Towards Understanding the Condensation of Two-layer Neural Networks at Initial Training
Xu, Zhi-Qin John, Zhou, Hanxu, Luo, Tao, Zhang, Yaoyu
Studying the implicit regularization effect of the nonlinear training dynamics of neural networks (NNs) is important for understanding why over-parameterized neural networks often generalize well on real dataset. Empirically, existing works have shown that weights of NNs condense on isolated orientations with a small initialization. The condensation dynamics implies that NNs can learn features from the training data with a network configuration effectively equivalent to a much smaller network during the training. In this work, we show that the multiple roots of activation function at origin is a key factor to understanding the condensation at the initial stage of training. Our experiments suggest that the maximal number of condensed orientations is twice of the multiplicity. Our theoretical analysis confirms experiments for two cases, one is for the activation function of multiplicity one and the other is for the one-dimensional input. This work makes a step towards understanding how small initialization implicitly leads NNs to condensation at initial stage of training, which lays a solid foundation for the future study of the nonlinear dynamics of NNs and its implicit regularization effect at a later stage of training.

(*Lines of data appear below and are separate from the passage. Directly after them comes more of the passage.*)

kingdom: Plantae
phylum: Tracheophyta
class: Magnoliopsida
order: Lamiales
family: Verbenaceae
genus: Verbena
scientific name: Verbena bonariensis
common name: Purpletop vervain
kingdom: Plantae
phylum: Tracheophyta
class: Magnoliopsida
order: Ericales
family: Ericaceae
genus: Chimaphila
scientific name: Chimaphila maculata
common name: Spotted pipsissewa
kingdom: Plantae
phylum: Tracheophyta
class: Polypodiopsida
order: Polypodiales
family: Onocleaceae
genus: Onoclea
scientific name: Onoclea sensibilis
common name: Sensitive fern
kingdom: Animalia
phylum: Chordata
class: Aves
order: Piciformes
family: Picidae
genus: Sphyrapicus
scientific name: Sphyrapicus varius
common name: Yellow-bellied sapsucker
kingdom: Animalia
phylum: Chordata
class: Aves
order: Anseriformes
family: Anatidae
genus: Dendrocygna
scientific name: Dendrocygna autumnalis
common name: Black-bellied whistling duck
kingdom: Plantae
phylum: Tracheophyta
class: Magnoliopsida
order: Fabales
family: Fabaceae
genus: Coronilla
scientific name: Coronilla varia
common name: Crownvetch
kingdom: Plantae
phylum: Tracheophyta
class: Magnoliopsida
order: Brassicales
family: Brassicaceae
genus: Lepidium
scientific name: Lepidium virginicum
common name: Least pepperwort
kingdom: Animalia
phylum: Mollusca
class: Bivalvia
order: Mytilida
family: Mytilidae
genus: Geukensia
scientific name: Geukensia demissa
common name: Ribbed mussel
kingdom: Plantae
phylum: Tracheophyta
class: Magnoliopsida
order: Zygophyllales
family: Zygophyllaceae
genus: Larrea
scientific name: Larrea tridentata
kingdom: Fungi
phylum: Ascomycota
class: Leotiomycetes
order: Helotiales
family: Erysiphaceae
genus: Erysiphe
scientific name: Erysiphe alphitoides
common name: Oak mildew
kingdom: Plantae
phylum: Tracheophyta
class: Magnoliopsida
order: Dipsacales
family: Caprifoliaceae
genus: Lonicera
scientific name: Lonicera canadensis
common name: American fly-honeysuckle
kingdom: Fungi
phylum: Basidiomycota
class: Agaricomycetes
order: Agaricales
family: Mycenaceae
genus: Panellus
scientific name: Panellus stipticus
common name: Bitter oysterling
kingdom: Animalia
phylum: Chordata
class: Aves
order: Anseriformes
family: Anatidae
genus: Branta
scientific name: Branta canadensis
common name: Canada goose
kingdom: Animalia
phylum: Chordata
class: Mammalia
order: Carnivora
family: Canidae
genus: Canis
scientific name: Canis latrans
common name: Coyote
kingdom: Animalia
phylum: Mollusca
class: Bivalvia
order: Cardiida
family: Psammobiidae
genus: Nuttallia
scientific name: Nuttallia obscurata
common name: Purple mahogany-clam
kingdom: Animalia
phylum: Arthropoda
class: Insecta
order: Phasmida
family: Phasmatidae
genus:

Deep frequency principle towards understanding why deeper learning is faster
Xu, Zhi-Qin John, Zhou, Hanxu
Understanding the effect of depth in deep learning is a critical problem. In this work, we utilize the Fourier analysis to empirically provide a promising mechanism to understand why deeper learning is faster. To this end, we separate a deep neural network into two parts, one is a pre-condition component and the other is a learning component, in which the output of the pre-condition one is the input of the learning one. Based on experiments of deep networks and real dataset, we propose a deep frequency principle, that is, the effective target function for a deeper hidden layer has a bias towards a function with more low frequency during the training. Therefore, the learning component effectively learns a lower frequency function if the pre-condition component has more layers. Due to the well-studied frequency principle, i.e., deep neural networks learn lower frequency functions faster, the deep frequency principle provides a reasonable explanation to why deeper learning is faster. We believe these empirical studies would be valuable for future theoretical studies of the effect of depth in deep learning.